WORK TASK. Extract, without alteration, each line from the start of the listing to the line bearing "of the child".

MATERIAL SHOWN.

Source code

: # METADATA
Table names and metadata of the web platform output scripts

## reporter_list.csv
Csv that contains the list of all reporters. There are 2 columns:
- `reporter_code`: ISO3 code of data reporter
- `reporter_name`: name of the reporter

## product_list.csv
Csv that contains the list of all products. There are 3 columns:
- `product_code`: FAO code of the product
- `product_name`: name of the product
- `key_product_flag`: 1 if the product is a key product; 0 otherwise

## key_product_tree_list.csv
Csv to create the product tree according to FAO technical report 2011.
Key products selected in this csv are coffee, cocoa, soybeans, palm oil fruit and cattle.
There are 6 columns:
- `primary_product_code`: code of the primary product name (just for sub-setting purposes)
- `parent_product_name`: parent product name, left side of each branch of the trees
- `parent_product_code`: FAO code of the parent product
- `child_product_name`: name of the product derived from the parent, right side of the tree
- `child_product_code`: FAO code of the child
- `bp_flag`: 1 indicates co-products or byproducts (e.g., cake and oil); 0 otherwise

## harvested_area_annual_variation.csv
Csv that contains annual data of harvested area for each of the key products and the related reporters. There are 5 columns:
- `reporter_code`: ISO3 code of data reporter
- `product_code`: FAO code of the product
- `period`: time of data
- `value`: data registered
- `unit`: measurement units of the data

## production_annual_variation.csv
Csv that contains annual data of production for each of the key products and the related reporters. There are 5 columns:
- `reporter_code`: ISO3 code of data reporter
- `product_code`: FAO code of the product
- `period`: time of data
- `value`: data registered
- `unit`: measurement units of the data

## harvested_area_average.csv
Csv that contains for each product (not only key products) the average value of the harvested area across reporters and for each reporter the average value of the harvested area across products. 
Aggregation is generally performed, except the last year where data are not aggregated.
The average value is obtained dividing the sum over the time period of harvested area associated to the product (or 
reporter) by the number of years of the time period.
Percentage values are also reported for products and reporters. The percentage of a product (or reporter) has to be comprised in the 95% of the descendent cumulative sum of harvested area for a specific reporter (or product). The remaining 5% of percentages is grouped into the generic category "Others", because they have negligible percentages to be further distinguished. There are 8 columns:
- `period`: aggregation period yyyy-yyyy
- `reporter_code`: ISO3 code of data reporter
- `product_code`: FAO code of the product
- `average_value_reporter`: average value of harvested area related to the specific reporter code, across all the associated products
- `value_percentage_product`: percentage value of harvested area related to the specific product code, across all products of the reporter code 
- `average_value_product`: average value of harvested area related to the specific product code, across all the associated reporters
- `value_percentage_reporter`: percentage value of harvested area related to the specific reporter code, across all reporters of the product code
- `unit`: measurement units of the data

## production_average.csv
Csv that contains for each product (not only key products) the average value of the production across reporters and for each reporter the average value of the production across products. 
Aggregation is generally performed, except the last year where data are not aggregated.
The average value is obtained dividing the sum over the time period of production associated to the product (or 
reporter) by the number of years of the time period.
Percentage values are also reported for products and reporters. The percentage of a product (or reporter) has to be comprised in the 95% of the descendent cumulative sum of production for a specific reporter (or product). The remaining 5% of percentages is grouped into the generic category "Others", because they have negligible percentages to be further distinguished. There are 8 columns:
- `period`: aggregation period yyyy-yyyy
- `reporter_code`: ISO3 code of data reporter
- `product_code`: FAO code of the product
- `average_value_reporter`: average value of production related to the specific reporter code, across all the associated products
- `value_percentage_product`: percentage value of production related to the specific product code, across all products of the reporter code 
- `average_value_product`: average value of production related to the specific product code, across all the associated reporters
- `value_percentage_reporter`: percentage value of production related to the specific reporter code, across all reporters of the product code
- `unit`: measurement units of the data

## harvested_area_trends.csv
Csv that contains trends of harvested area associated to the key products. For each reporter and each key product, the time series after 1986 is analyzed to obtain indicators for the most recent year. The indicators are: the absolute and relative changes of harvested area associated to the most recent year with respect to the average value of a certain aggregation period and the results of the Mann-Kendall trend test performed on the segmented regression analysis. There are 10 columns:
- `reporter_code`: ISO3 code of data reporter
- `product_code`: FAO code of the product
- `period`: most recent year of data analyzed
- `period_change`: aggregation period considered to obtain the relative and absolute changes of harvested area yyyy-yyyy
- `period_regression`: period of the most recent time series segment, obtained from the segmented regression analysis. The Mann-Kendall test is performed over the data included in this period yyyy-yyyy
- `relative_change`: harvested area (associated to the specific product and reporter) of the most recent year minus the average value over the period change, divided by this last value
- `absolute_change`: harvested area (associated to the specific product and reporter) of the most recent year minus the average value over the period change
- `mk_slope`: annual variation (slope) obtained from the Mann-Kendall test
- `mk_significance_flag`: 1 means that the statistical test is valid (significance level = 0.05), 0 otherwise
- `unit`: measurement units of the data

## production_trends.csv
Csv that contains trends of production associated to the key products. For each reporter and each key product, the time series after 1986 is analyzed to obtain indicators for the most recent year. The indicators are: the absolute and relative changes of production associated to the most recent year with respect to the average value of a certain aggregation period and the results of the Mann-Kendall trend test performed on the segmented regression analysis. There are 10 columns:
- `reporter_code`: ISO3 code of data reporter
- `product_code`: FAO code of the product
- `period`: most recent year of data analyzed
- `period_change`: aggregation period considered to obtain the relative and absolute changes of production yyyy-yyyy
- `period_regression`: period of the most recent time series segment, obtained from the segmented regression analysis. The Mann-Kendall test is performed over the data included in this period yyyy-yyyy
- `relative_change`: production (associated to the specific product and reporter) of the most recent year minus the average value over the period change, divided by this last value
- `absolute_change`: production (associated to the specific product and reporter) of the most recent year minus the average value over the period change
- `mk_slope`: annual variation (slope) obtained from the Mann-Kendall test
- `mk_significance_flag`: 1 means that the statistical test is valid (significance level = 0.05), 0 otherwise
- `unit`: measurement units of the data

SOLUTION BELOW.
Source code

: # METADATA
Table names and metadata of the web platform output scripts

## reporter_list.csv
Csv that contains the list of all reporters. There are 2 columns:
- `reporter_code`: ISO3 code of data reporter
- `reporter_name`: name of the reporter

## product_list.csv
Csv that contains the list of all products. There are 3 columns:
- `product_code`: FAO code of the product
- `product_name`: name of the product
- `key_product_flag`: 1 if the product is a key product; 0 otherwise

## key_product_tree_list.csv
Csv to create the product tree according to FAO technical report 2011.
Key products selected in this csv are coffee, cocoa, soybeans, palm oil fruit and cattle.
There are 6 columns:
- `primary_product_code`: code of the primary product name (just for sub-setting purposes)
- `parent_product_name`: parent product name, left side of each branch of the trees
- `parent_product_code`: FAO code of the parent product
- `child_product_name`: name of the product derived from the parent, right side of the tree
- `child_product_code`: FAO code of the child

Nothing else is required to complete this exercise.